### [Data listing]
= = =

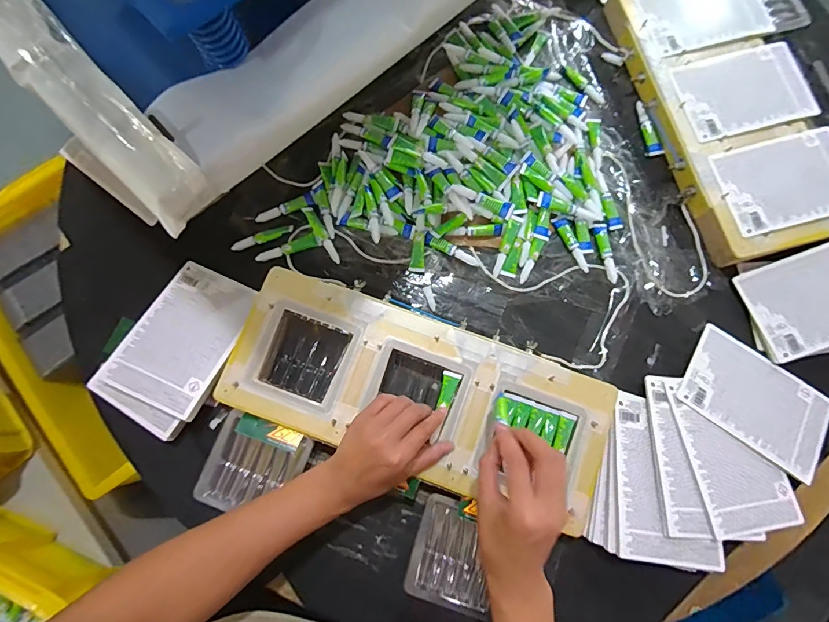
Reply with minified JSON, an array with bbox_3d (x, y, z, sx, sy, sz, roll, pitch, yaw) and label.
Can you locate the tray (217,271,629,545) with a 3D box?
[{"bbox_3d":[0.005,0.092,0.483,0.425,0.025,0.173,16,76,3],"label":"tray"}]

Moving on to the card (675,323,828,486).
[{"bbox_3d":[0.406,0.105,0.499,0.166,0.009,0.113,35,71,7],"label":"card"}]

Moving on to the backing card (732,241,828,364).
[{"bbox_3d":[0.502,-0.018,0.520,0.170,0.010,0.118,-21,75,6],"label":"backing card"}]

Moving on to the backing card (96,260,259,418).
[{"bbox_3d":[-0.270,0.028,0.502,0.114,0.008,0.168,23,64,4],"label":"backing card"}]

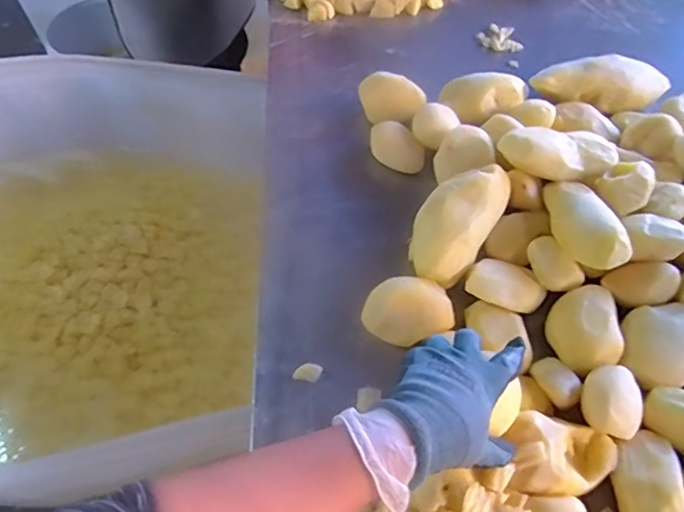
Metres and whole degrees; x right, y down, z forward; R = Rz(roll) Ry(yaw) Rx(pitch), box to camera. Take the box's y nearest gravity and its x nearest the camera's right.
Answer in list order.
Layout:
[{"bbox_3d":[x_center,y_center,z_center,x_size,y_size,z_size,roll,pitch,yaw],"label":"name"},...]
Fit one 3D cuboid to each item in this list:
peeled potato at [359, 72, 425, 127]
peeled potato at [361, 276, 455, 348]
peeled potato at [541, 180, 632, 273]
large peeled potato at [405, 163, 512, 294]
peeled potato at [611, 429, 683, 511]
[{"bbox_3d":[0.062,-0.194,0.700,0.081,0.054,0.050,13,58,7],"label":"peeled potato"},{"bbox_3d":[0.063,0.059,0.545,0.080,0.050,0.063,-20,60,-14],"label":"peeled potato"},{"bbox_3d":[0.247,-0.034,0.559,0.042,0.057,0.124,29,40,-36],"label":"peeled potato"},{"bbox_3d":[0.120,-0.036,0.575,0.073,0.060,0.134,31,84,6],"label":"large peeled potato"},{"bbox_3d":[0.256,0.196,0.459,0.046,0.037,0.095,6,57,2],"label":"peeled potato"}]

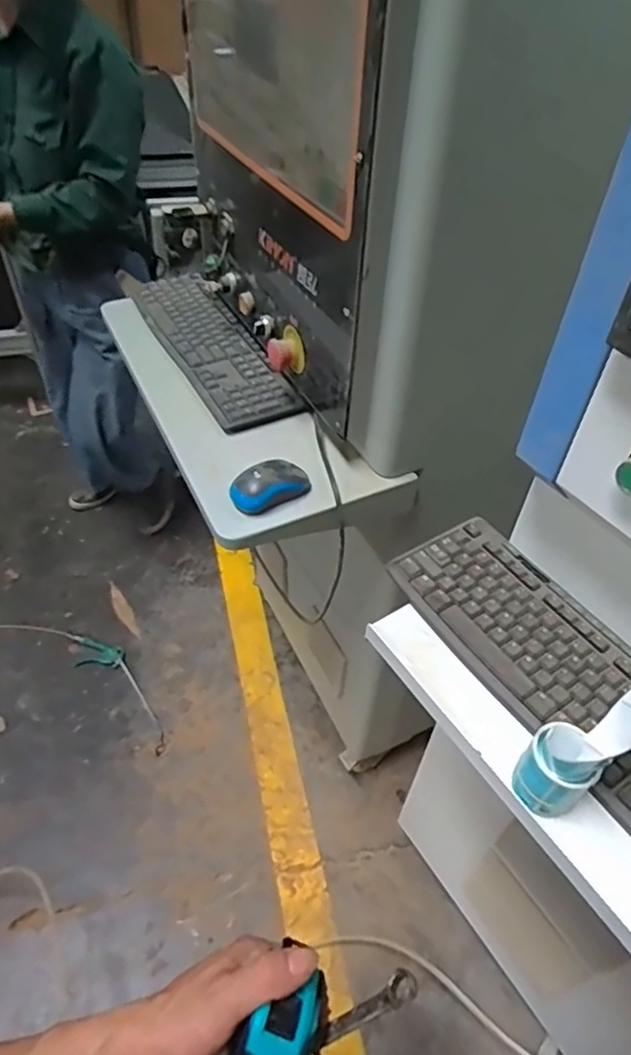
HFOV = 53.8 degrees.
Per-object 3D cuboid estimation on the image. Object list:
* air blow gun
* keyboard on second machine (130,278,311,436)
[{"bbox_3d":[-0.517,0.423,1.642,0.110,0.023,0.423,-29,54,-27],"label":"air blow gun"},{"bbox_3d":[-0.167,-0.287,0.948,0.126,0.017,0.430,-19,50,-19],"label":"keyboard on second machine"}]

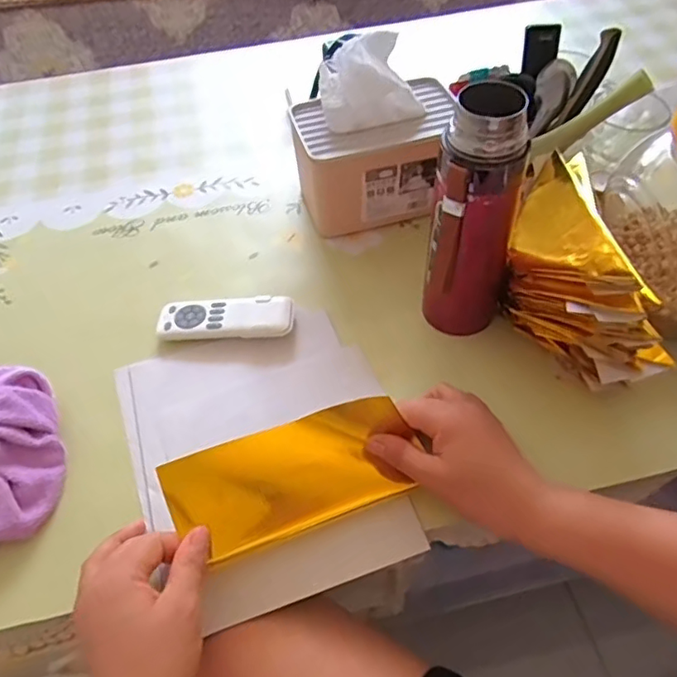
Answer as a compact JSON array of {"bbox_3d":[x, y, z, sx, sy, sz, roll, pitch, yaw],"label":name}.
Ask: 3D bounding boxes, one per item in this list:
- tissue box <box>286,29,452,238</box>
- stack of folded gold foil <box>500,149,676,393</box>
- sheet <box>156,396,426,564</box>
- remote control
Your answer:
[{"bbox_3d":[0.035,-0.202,0.595,0.161,0.158,0.117,-9,53,-3],"label":"tissue box"},{"bbox_3d":[0.192,-0.057,0.491,0.093,0.111,0.196,-11,53,-5],"label":"stack of folded gold foil"},{"bbox_3d":[-0.033,0.101,0.428,0.172,0.022,0.076,-17,89,-11],"label":"sheet"},{"bbox_3d":[-0.106,-0.017,0.552,0.126,0.015,0.046,-2,53,2],"label":"remote control"}]

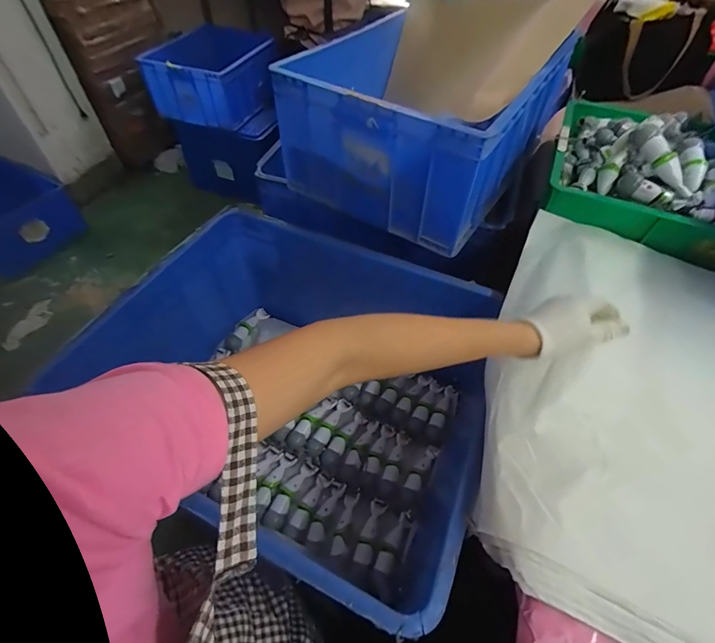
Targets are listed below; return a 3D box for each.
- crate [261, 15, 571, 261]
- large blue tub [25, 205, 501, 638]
[{"bbox_3d":[0.135,-0.441,0.785,0.437,0.215,0.502,29,58,20],"label":"crate"},{"bbox_3d":[-0.098,0.113,0.681,0.604,0.303,0.552,21,55,14],"label":"large blue tub"}]

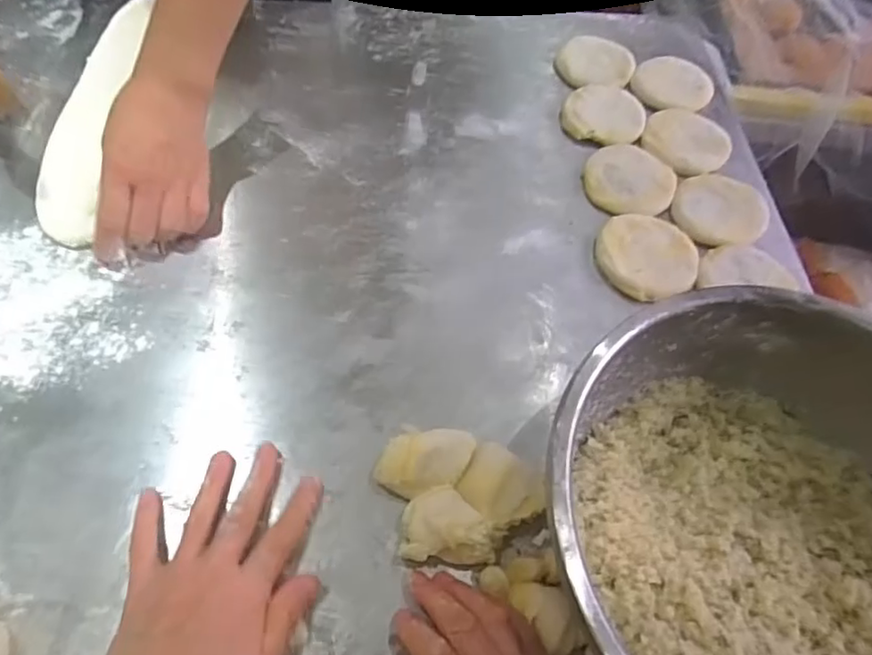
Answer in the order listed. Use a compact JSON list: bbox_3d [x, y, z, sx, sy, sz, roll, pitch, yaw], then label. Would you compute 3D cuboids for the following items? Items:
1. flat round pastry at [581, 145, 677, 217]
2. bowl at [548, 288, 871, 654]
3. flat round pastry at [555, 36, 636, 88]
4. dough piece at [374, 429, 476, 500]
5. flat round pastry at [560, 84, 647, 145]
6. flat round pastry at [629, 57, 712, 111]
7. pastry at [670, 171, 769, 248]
[{"bbox_3d":[0.185,-0.140,0.585,0.086,0.010,0.087,2,58,-3],"label":"flat round pastry"},{"bbox_3d":[0.199,0.126,0.368,0.272,0.115,0.271,2,58,-3],"label":"bowl"},{"bbox_3d":[0.174,-0.287,0.668,0.083,0.020,0.077,2,58,-3],"label":"flat round pastry"},{"bbox_3d":[-0.007,0.094,0.416,0.068,0.044,0.039,-10,60,-11],"label":"dough piece"},{"bbox_3d":[0.175,-0.223,0.633,0.084,0.012,0.081,2,58,-3],"label":"flat round pastry"},{"bbox_3d":[0.256,-0.265,0.660,0.082,0.015,0.076,2,58,-3],"label":"flat round pastry"},{"bbox_3d":[0.271,-0.112,0.574,0.098,0.009,0.081,-12,60,-12],"label":"pastry"}]

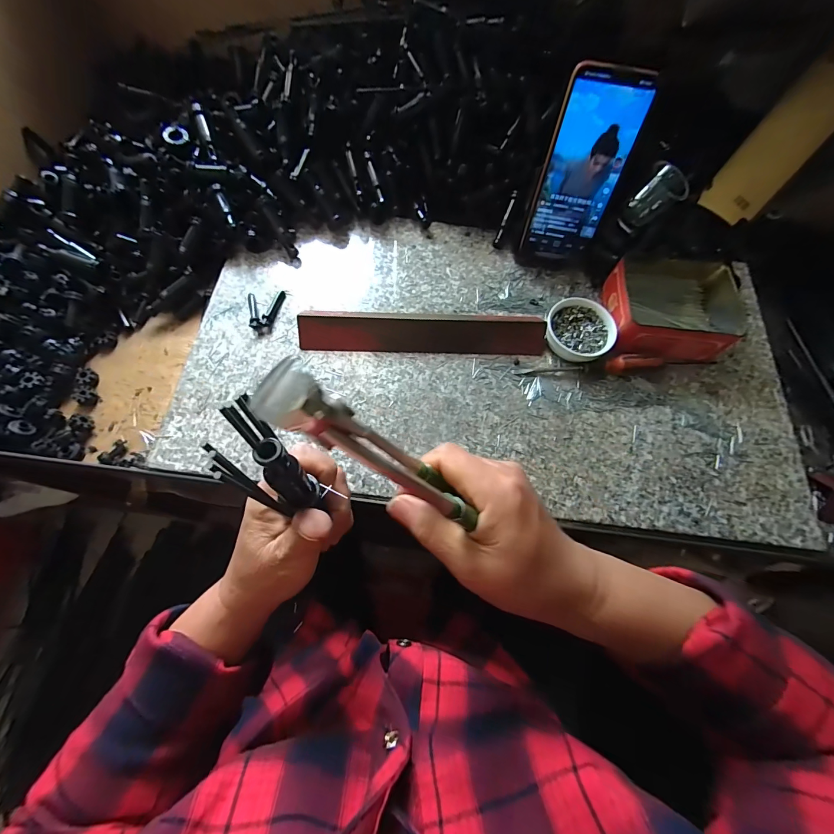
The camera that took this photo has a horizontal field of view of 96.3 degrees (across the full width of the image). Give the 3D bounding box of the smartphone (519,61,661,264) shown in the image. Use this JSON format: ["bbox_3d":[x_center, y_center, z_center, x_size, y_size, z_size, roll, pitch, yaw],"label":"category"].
[{"bbox_3d":[0.165,-0.243,0.381,0.076,0.169,0.012,10,47,2],"label":"smartphone"}]

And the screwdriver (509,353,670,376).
[{"bbox_3d":[0.180,-0.052,0.391,0.149,0.023,0.017,-4,68,-4],"label":"screwdriver"}]

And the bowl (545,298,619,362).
[{"bbox_3d":[0.174,-0.092,0.404,0.069,0.023,0.069,1,68,-2],"label":"bowl"}]

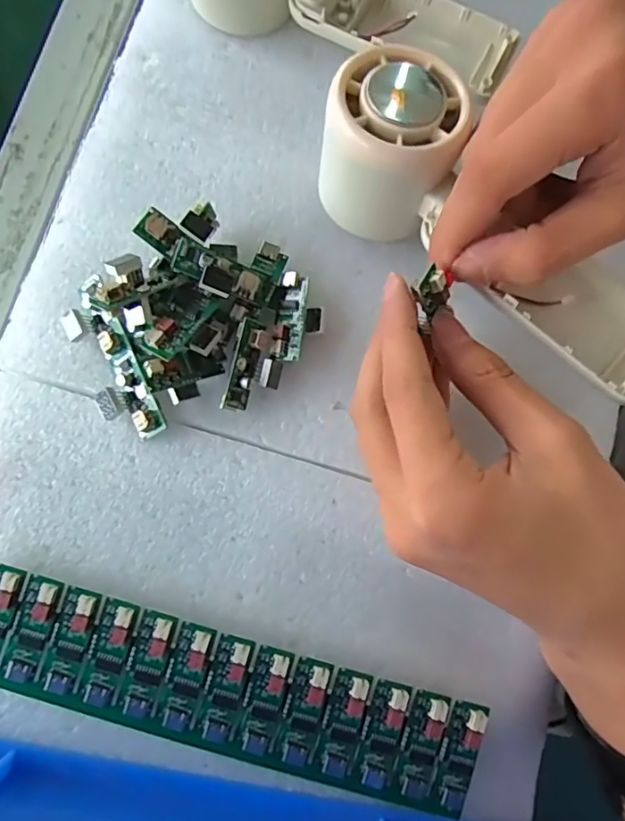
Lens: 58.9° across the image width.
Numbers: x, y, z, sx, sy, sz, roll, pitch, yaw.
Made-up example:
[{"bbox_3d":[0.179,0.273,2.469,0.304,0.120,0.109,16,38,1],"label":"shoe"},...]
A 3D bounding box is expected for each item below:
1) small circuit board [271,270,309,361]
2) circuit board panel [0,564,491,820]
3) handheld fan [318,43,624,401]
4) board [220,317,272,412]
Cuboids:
[{"bbox_3d":[-0.009,-0.041,0.246,0.013,0.010,0.039,8,79,2],"label":"small circuit board"},{"bbox_3d":[-0.043,0.106,0.213,0.215,0.013,0.043,16,80,3],"label":"circuit board panel"},{"bbox_3d":[0.076,-0.077,0.225,0.159,0.048,0.071,38,80,3],"label":"handheld fan"},{"bbox_3d":[-0.029,-0.019,0.238,0.013,0.008,0.039,16,91,5],"label":"board"}]

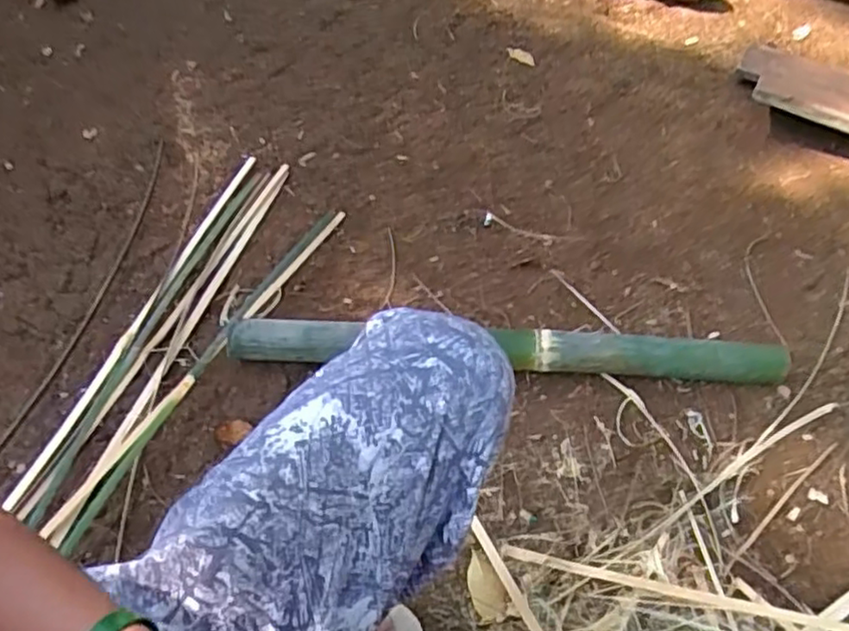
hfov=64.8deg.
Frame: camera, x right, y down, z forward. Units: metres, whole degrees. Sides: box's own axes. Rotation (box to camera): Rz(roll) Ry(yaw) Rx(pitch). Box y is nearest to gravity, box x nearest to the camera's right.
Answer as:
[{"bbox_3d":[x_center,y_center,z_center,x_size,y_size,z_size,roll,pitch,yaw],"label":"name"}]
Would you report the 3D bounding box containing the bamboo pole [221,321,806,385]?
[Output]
[{"bbox_3d":[0.115,0.051,0.911,0.742,0.068,0.059,3,54,-3],"label":"bamboo pole"}]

= = =

### [Required work]
Only the lines that contain the string "array" should be copied from the entries above.

### [Final answer]
Reply with minified JSON, an array with bbox_3d (x, y, z, sx, sy, sz, roll, pitch, yaw) and label.
Answer as a compact JSON array of {"bbox_3d":[x, y, z, sx, sy, sz, roll, pitch, yaw],"label":name}.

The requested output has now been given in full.